┌──
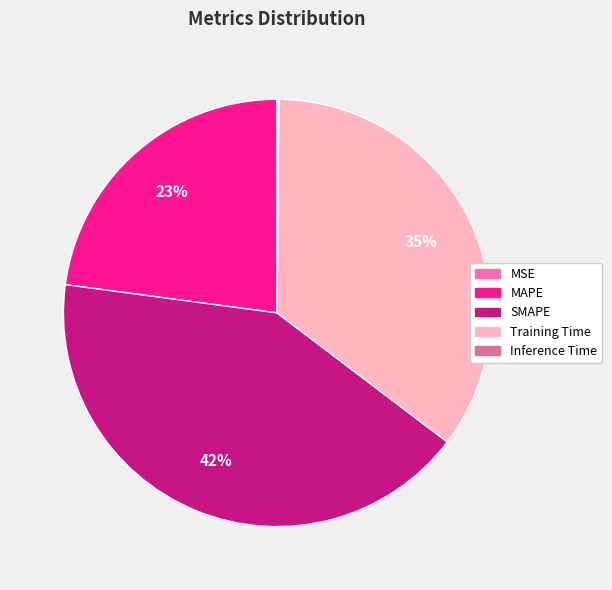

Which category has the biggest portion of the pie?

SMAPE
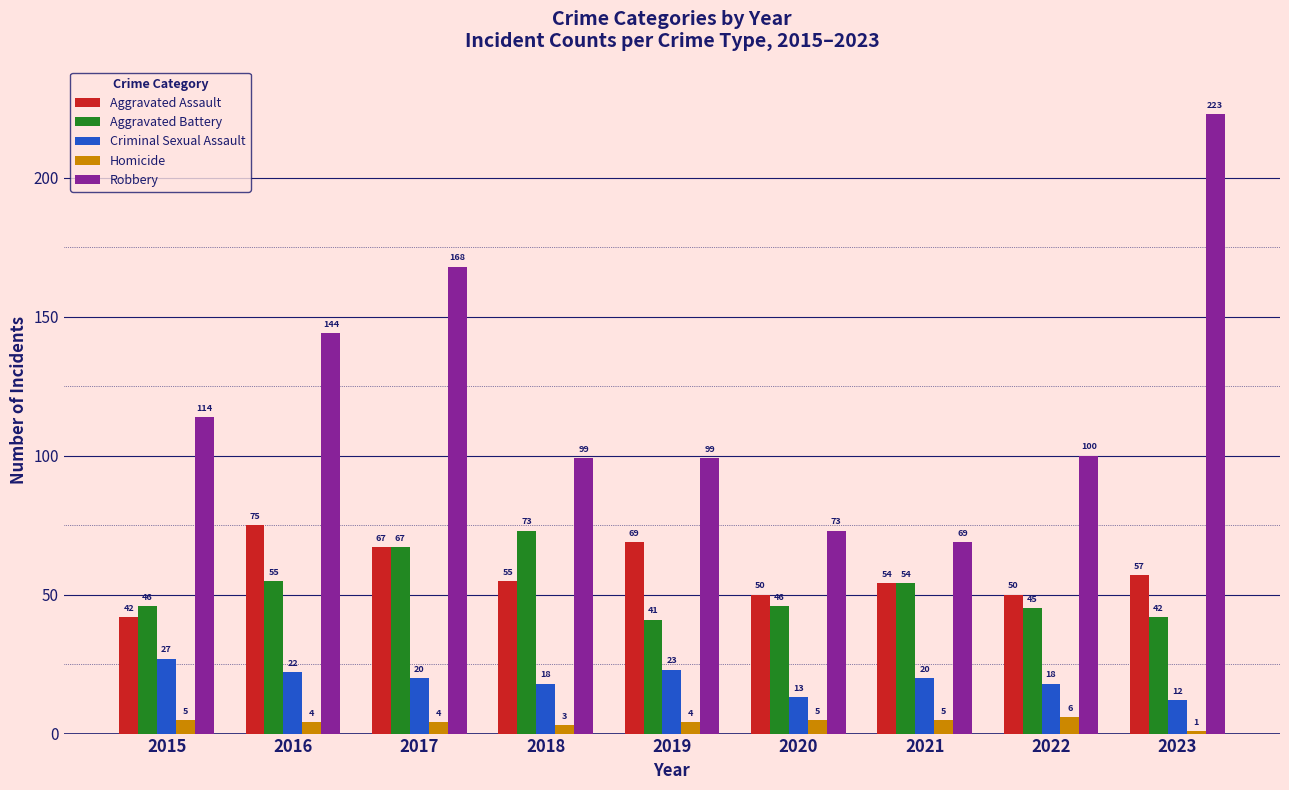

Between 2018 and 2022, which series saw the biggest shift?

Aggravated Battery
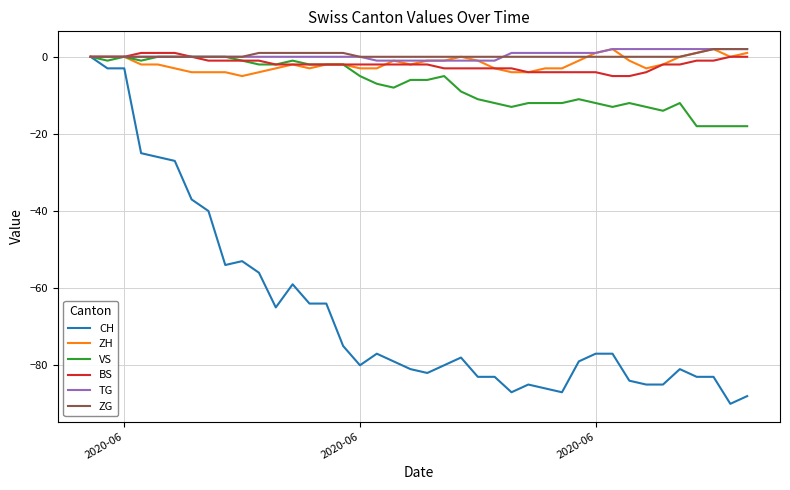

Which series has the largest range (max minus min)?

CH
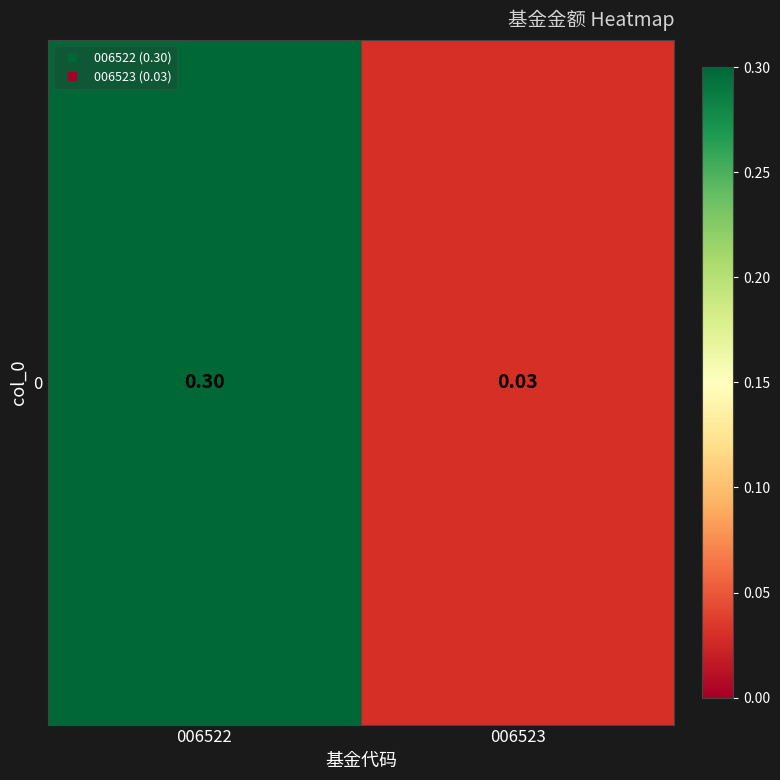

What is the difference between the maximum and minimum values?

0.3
└──
Work item:
Please extract every line of the listing above word for word, leaving out the pictures.

Answer:
Which category has the biggest portion of the pie?

SMAPE

Between 2018 and 2022, which series saw the biggest shift?

Aggravated Battery

Which series has the largest range (max minus min)?

CH

What is the difference between the maximum and minimum values?

0.3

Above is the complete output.